### ACTIVITY 1
List every film title that the article below on remaking classic comedies names.
### ACTIVITY 2
Reproduce the part of the article below on remaking classic comedies that begins at the words "Comedy is difficult" and stops after "the 21st century.".

### READING PASSAGE
§
What if these classic comedies were remade today?
Given remakes are a dime a dozen these days, the question beckons: what if beloved classics such as Big were redeveloped today? What problems in the original film would they need to overcome, and what would the new version look like?
Everything old is new again.
The recent appearance of The Hustle in cinemas reminds us that everything is going to get recycled sooner or later. The Anne Hathaway/Rebel Wilson comedy caper is, of course, a remake of the 1988 Michael Caine/Steve Martin classic, Dirty Rotten Scoundrels, which is itself a riff on the 1964 David Niven/Marlon Brando film Bedtime Story. And on and on we go.
Comedy is difficult to remount for newer audiences, though. There’s an alchemy at work in the best comedies – something ineffable and impossible to pin down arises from the interplay between script, performance and direction. The same material in different hands can yield far different – often lesser – results. Add to that changing social mores and you’ve got even more problems: what flew in the ‘60s (or the ’80, or even the ‘90s) might well crash and burn in the 21st century.
§
### RECORDED DATA
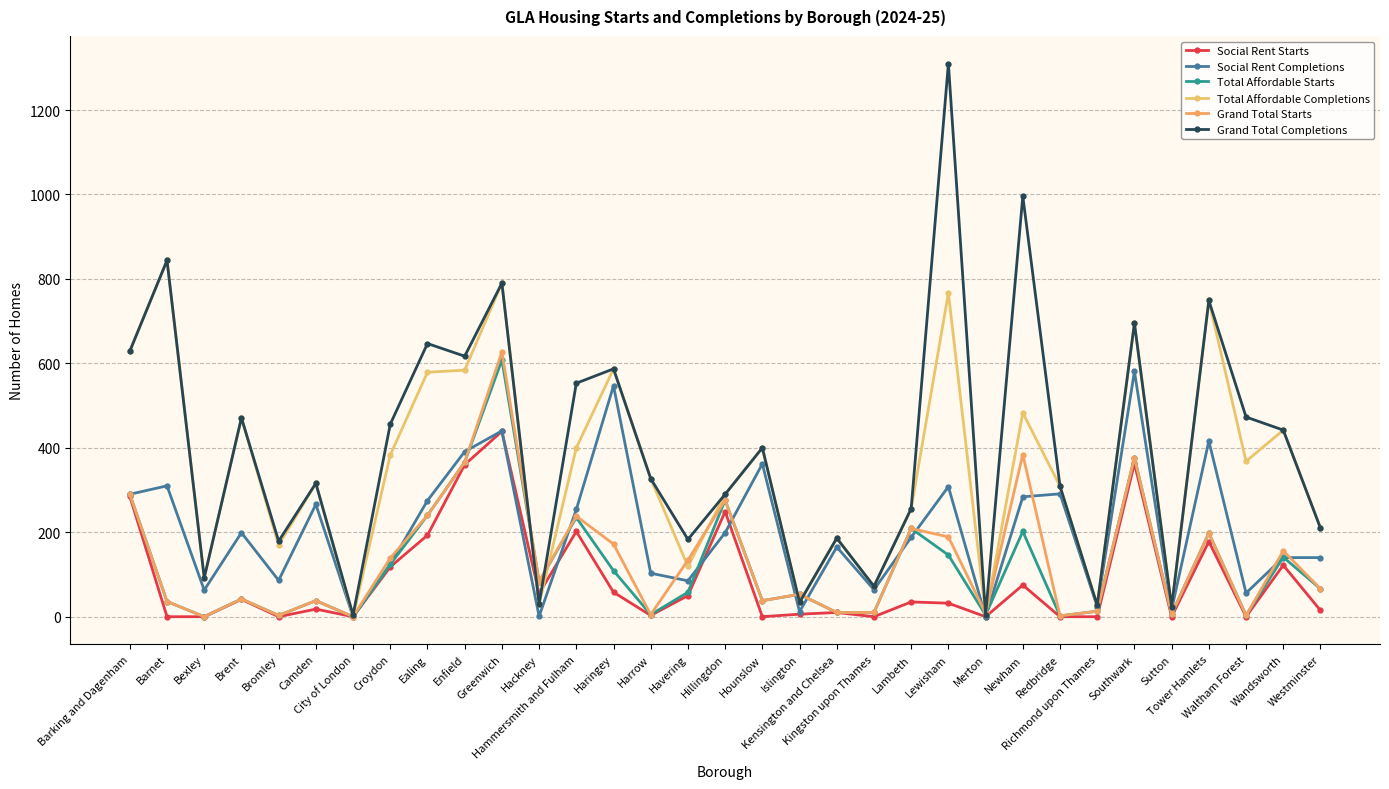

How many values in the Grand Total Starts series are below 66?

16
§
### OUTPUT 1
Big, The Hustle, Dirty Rotten Scoundrels, Bedtime Story

### OUTPUT 2
Comedy is difficult to remount for newer audiences, though. There’s an alchemy at work in the best comedies – something ineffable and impossible to pin down arises from the interplay between script, performance and direction. The same material in different hands can yield far different – often lesser – results. Add to that changing social mores and you’ve got even more problems: what flew in the ‘60s (or the ’80, or even the ‘90s) might well crash and burn in the 21st century.